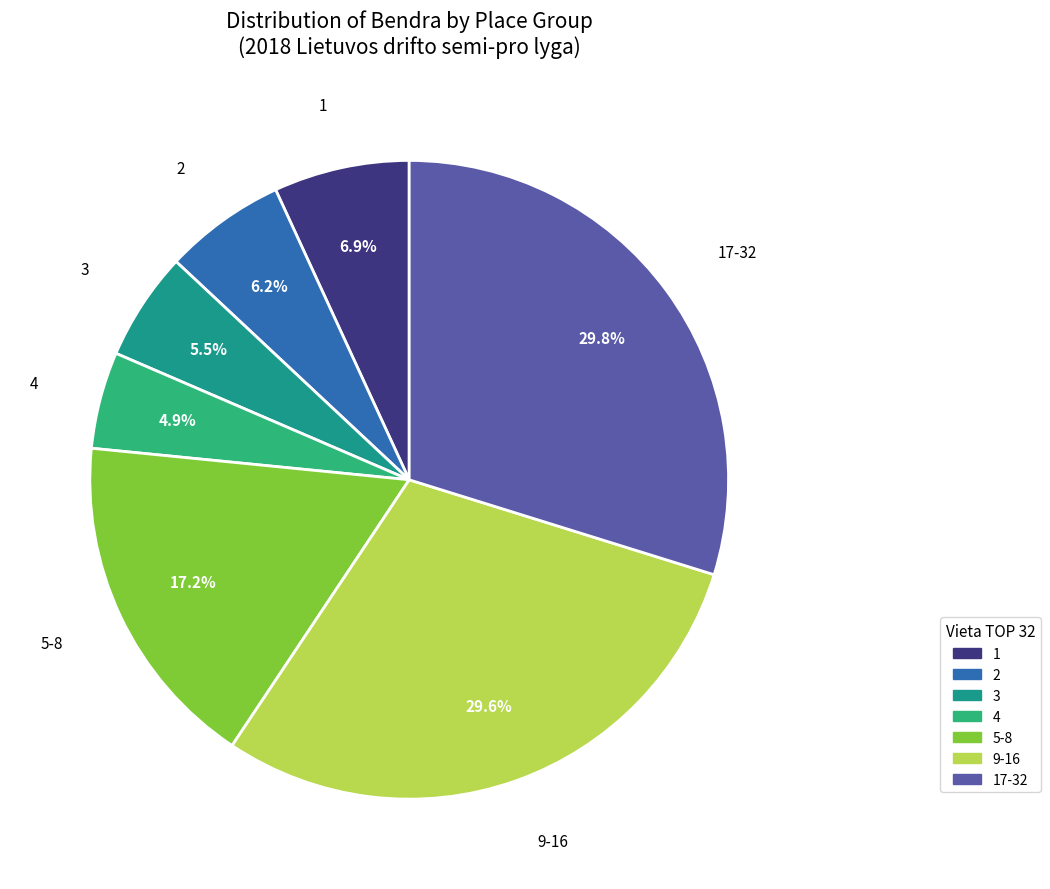

What percentage is the 4 slice, to the nearest percent?

5%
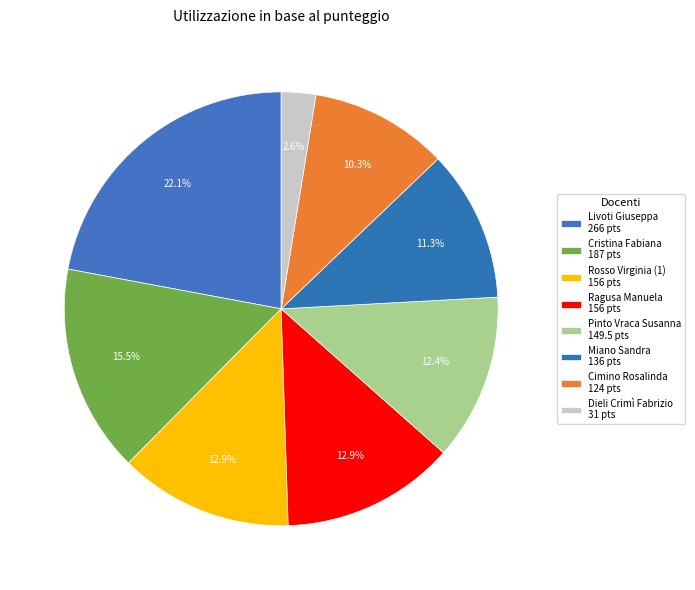

Is it true that Rosso Virginia (1) is 13% of the pie?

True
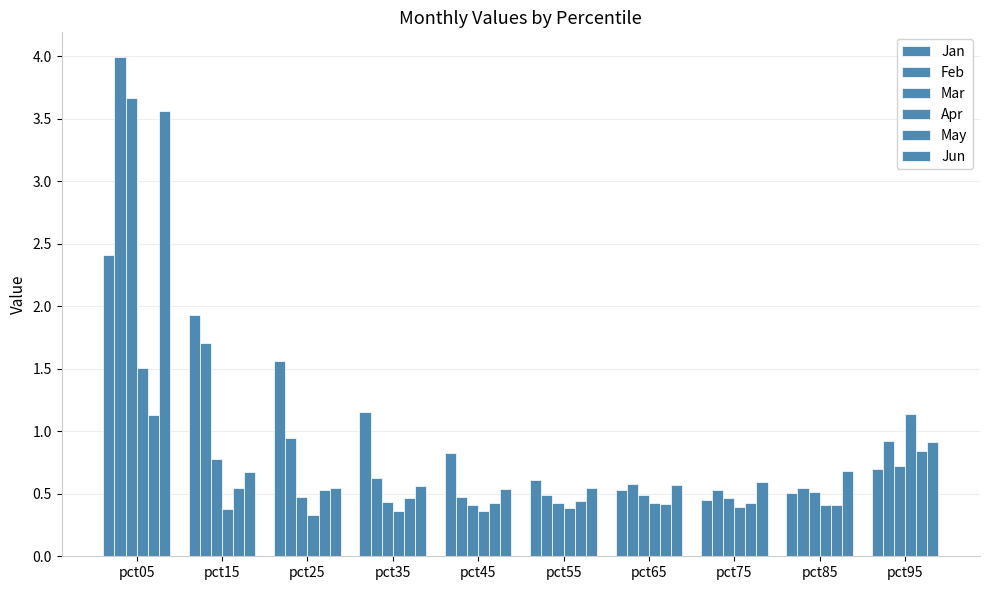

How many data points does each series have?

10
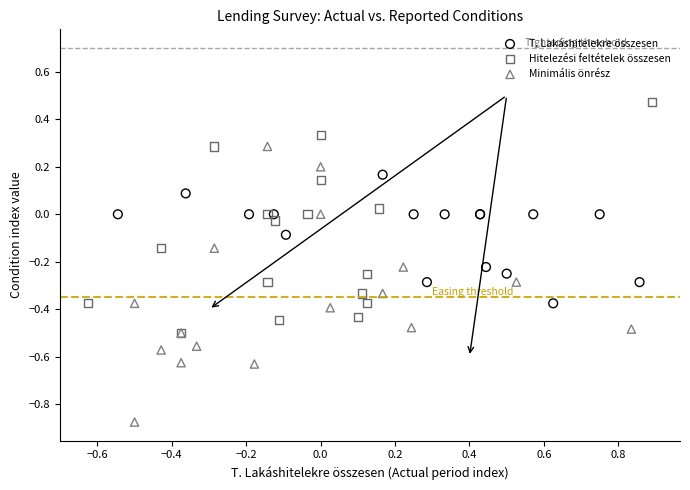

Which series reaches the maximum Y coordinate?

Hitelezési feltételek összesen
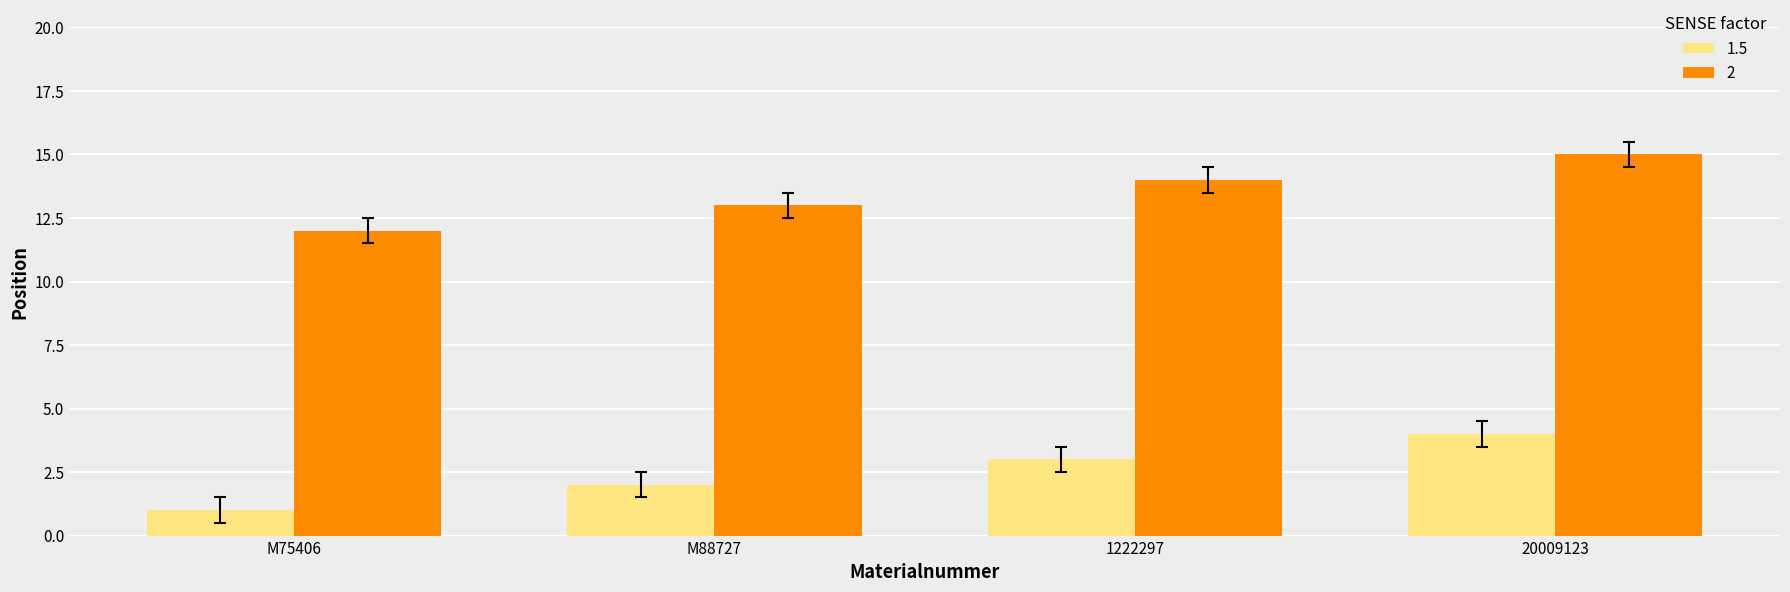

At which category is the sum across all series the highest?

20009123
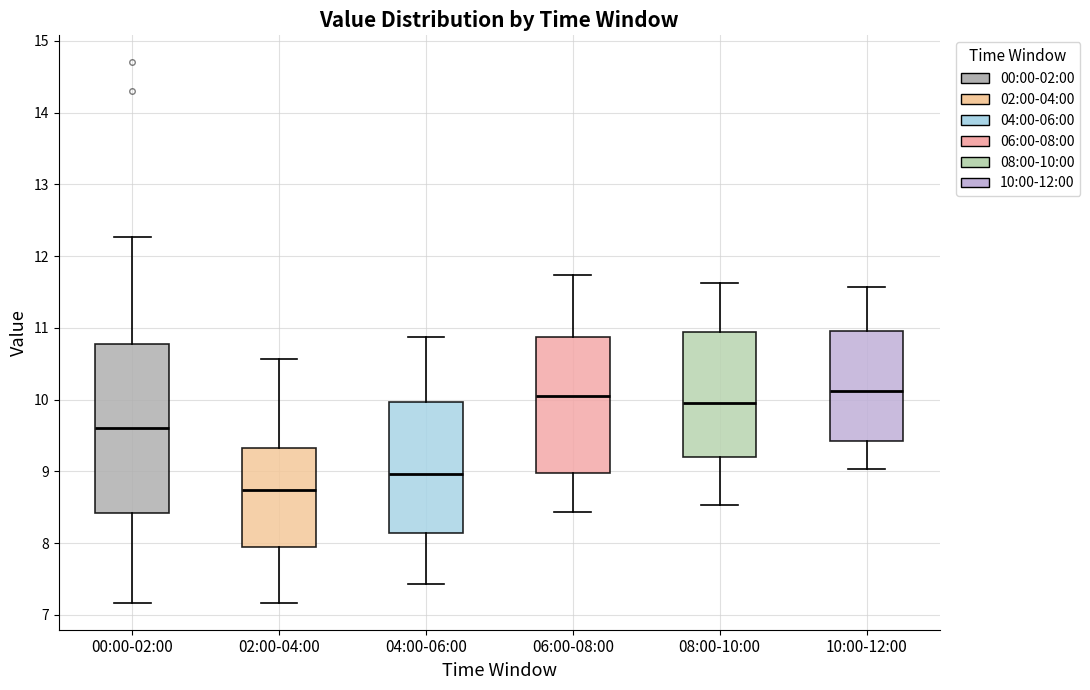

Reading left to right, transcribe this box plot: for each box, give where its median line is, the range the box spans, and where its two whiskers end, as read against the y-axis. The values are not printed on the chart, so give them approximately, as read against the axis.

00:00-02:00: median 9.6, box 8.4 to 10.8, whiskers 7.2 to 12.3
02:00-04:00: median 8.7, box 8.0 to 9.3, whiskers 7.2 to 10.6
04:00-06:00: median 9.0, box 8.1 to 10.0, whiskers 7.4 to 10.9
06:00-08:00: median 10.1, box 9.0 to 10.9, whiskers 8.4 to 11.7
08:00-10:00: median 10.0, box 9.2 to 10.9, whiskers 8.5 to 11.6
10:00-12:00: median 10.1, box 9.4 to 11.0, whiskers 9.0 to 11.6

:::::

## WHAT IS NEEDED
Reproduce every line of the records above verbatim, omitting the pictures.

## TASK ANSWER
What percentage is the 4 slice, to the nearest percent?

5%

Is it true that Rosso Virginia (1) is 13% of the pie?

True

How many data points does each series have?

10

Which series reaches the maximum Y coordinate?

Hitelezési feltételek összesen

At which category is the sum across all series the highest?

20009123

Reading left to right, transcribe this box plot: for each box, give where its median line is, the range the box spans, and where its two whiskers end, as read against the y-axis. The values are not printed on the chart, so give them approximately, as read against the axis.

00:00-02:00: median 9.6, box 8.4 to 10.8, whiskers 7.2 to 12.3
02:00-04:00: median 8.7, box 8.0 to 9.3, whiskers 7.2 to 10.6
04:00-06:00: median 9.0, box 8.1 to 10.0, whiskers 7.4 to 10.9
06:00-08:00: median 10.1, box 9.0 to 10.9, whiskers 8.4 to 11.7
08:00-10:00: median 10.0, box 9.2 to 10.9, whiskers 8.5 to 11.6
10:00-12:00: median 10.1, box 9.4 to 11.0, whiskers 9.0 to 11.6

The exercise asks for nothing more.